Render every line of the items below as a JSON list of strings, one string per line, omitting blank lines.

Stored dataset items
|---|
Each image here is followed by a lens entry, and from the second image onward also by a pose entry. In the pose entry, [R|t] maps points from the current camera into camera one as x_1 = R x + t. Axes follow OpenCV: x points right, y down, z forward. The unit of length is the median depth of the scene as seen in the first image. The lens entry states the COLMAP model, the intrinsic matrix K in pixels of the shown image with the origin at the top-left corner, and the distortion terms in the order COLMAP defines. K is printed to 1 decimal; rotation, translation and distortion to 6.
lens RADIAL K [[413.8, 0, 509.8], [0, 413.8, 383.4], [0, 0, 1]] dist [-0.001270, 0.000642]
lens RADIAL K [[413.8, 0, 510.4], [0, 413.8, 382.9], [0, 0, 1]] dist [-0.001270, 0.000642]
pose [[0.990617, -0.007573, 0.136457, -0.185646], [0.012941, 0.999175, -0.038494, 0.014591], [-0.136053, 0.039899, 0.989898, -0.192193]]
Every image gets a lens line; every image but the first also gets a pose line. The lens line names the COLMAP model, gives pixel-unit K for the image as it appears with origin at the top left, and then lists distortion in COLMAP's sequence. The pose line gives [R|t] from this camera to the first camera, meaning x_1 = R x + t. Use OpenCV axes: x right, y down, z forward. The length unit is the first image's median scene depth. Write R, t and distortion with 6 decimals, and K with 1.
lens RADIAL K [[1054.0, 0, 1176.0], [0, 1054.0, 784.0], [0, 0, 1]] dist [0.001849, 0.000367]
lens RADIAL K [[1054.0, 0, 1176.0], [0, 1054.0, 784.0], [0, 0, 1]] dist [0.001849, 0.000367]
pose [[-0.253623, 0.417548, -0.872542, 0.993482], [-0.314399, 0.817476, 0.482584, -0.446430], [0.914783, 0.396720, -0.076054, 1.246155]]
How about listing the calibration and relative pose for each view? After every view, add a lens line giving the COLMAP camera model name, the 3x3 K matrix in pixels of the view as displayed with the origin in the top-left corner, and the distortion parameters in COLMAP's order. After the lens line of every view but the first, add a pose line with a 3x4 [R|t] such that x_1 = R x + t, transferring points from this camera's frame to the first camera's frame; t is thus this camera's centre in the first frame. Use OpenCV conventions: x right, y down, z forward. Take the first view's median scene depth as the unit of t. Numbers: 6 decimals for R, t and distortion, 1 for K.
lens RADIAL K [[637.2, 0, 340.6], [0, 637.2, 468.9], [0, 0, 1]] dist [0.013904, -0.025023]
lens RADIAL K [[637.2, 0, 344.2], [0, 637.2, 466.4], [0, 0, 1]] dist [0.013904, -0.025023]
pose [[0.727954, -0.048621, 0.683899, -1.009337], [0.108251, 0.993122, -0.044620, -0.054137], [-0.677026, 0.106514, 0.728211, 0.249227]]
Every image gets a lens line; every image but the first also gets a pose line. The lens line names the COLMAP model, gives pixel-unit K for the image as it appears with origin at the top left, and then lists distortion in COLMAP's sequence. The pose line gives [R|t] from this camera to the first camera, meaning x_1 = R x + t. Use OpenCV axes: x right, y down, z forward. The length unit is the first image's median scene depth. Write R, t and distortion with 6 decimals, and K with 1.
|---|
**Answer below:**
[
  "Each image here is followed by a lens entry, and from the second image onward also by a pose entry. In the pose entry, [R|t] maps points from the current camera into camera one as x_1 = R x + t. Axes follow OpenCV: x points right, y down, z forward. The unit of length is the median depth of the scene as seen in the first image. The lens entry states the COLMAP model, the intrinsic matrix K in pixels of the shown image with the origin at the top-left corner, and the distortion terms in the order COLMAP defines. K is printed to 1 decimal; rotation, translation and distortion to 6.",
  "lens RADIAL K [[413.8, 0, 509.8], [0, 413.8, 383.4], [0, 0, 1]] dist [-0.001270, 0.000642]",
  "lens RADIAL K [[413.8, 0, 510.4], [0, 413.8, 382.9], [0, 0, 1]] dist [-0.001270, 0.000642]",
  "pose [[0.990617, -0.007573, 0.136457, -0.185646], [0.012941, 0.999175, -0.038494, 0.014591], [-0.136053, 0.039899, 0.989898, -0.192193]]",
  "Every image gets a lens line; every image but the first also gets a pose line. The lens line names the COLMAP model, gives pixel-unit K for the image as it appears with origin at the top left, and then lists distortion in COLMAP's sequence. The pose line gives [R|t] from this camera to the first camera, meaning x_1 = R x + t. Use OpenCV axes: x right, y down, z forward. The length unit is the first image's median scene depth. Write R, t and distortion with 6 decimals, and K with 1.",
  "lens RADIAL K [[1054.0, 0, 1176.0], [0, 1054.0, 784.0], [0, 0, 1]] dist [0.001849, 0.000367]",
  "lens RADIAL K [[1054.0, 0, 1176.0], [0, 1054.0, 784.0], [0, 0, 1]] dist [0.001849, 0.000367]",
  "pose [[-0.253623, 0.417548, -0.872542, 0.993482], [-0.314399, 0.817476, 0.482584, -0.446430], [0.914783, 0.396720, -0.076054, 1.246155]]",
  "How about listing the calibration and relative pose for each view? After every view, add a lens line giving the COLMAP camera model name, the 3x3 K matrix in pixels of the view as displayed with the origin in the top-left corner, and the distortion parameters in COLMAP's order. After the lens line of every view but the first, add a pose line with a 3x4 [R|t] such that x_1 = R x + t, transferring points from this camera's frame to the first camera's frame; t is thus this camera's centre in the first frame. Use OpenCV conventions: x right, y down, z forward. Take the first view's median scene depth as the unit of t. Numbers: 6 decimals for R, t and distortion, 1 for K.",
  "lens RADIAL K [[637.2, 0, 340.6], [0, 637.2, 468.9], [0, 0, 1]] dist [0.013904, -0.025023]",
  "lens RADIAL K [[637.2, 0, 344.2], [0, 637.2, 466.4], [0, 0, 1]] dist [0.013904, -0.025023]",
  "pose [[0.727954, -0.048621, 0.683899, -1.009337], [0.108251, 0.993122, -0.044620, -0.054137], [-0.677026, 0.106514, 0.728211, 0.249227]]",
  "Every image gets a lens line; every image but the first also gets a pose line. The lens line names the COLMAP model, gives pixel-unit K for the image as it appears with origin at the top left, and then lists distortion in COLMAP's sequence. The pose line gives [R|t] from this camera to the first camera, meaning x_1 = R x + t. Use OpenCV axes: x right, y down, z forward. The length unit is the first image's median scene depth. Write R, t and distortion with 6 decimals, and K with 1."
]